CEC Theses and Dissertations

Date of Award


Document Type


Degree Name

Doctor of Philosophy in Computer Science (CISD)


College of Engineering and Computing


Francisco J. Mitropoulos

Committee Member

Sumitra Mukherjee

Committee Member

Renata Rand McFadden


In legacy software, non-functional concerns tend to cut across the system and manifest themselves as tangled or scattered code. If these crosscutting concerns could be modularized and the system refactored, then the system would become easier to understand, modify, and maintain. Modularized crosscutting concerns are known as aspects and the process of identifying aspect candidates in legacy software is called aspect mining.
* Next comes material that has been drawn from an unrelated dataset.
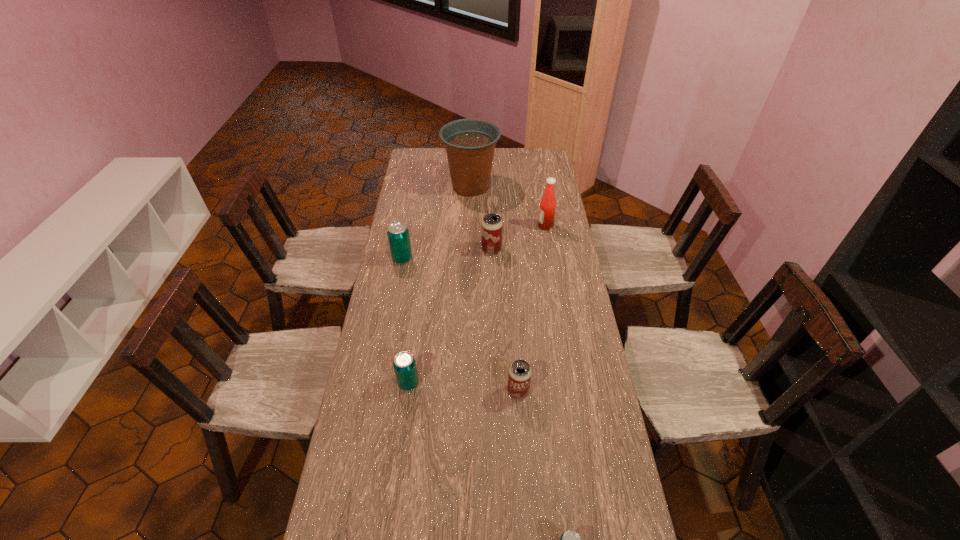
Find the location of `red beer can that is the closest to the sixth object from left to right`. red beer can that is the closest to the sixth object from left to right is located at coordinates (519, 377).

At what (x,y) coordinates should I click in order to perform the action: click on red beer can that stands as the second closest to the second beer can from left to right. Please return your answer as a coordinate pair (x, y). The image size is (960, 540). Looking at the image, I should click on (491, 226).

What are the coordinates of `the closest teal beer can to the leftmost beer can` in the screenshot? It's located at (404, 364).

Identify the location of teal beer can that is the nearest to the flowerpot. This screenshot has width=960, height=540. (398, 234).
One of the techniques used in aspect mining is clustering and there are many clustering algorithms. Current aspect mining clustering algorithms attempt to form clusters by optimizing one objective function. However, the objective function to be optimized tends to bias the formation of clusters towards the data model implicitly defined by that function. One solution is to use algorithms that try to optimize more than one objective function. These multiobjective algorithms have been used successfully in data mining but, as far as this author knows, have not been applied to aspect mining.

This study investigated the feasibility of using multiobjective evolutionary algorithms, in particular, multiobjective genetic algorithms, in aspect mining. The study utilized an existing multiobjective genetic algorithm, MOCK, which had already been tested against several popular single objective clustering algorithms. MOCK has been shown to be, on average, as good as, and sometimes better than, those algorithms. Since some of those data mining algorithms have counterparts in aspect mining, it was reasonable to assume that MOCK would perform at least as good in an aspect mining context.

Since MOCK's objective functions were not directly trying to optimize aspect mining metrics, the study also implemented another multiobjective genetic algorithm, AMMOC, based on MOCK but tailored to optimize those metrics. The reasoning hinged on the fact that, since the goal was to determine if a clustering method resulted in optimizing these quality metrics, it made sense to attempt to optimize these functions directly instead of a posteriori.

This study determined that these multiobjective algorithms performed at least as good as two popular aspect mining algorithms, k-means and hierarchical agglomerative. As a result, this study has contributed to both the theoretical body of knowledge in the field of aspect mining as well as provide a practical tool for the field.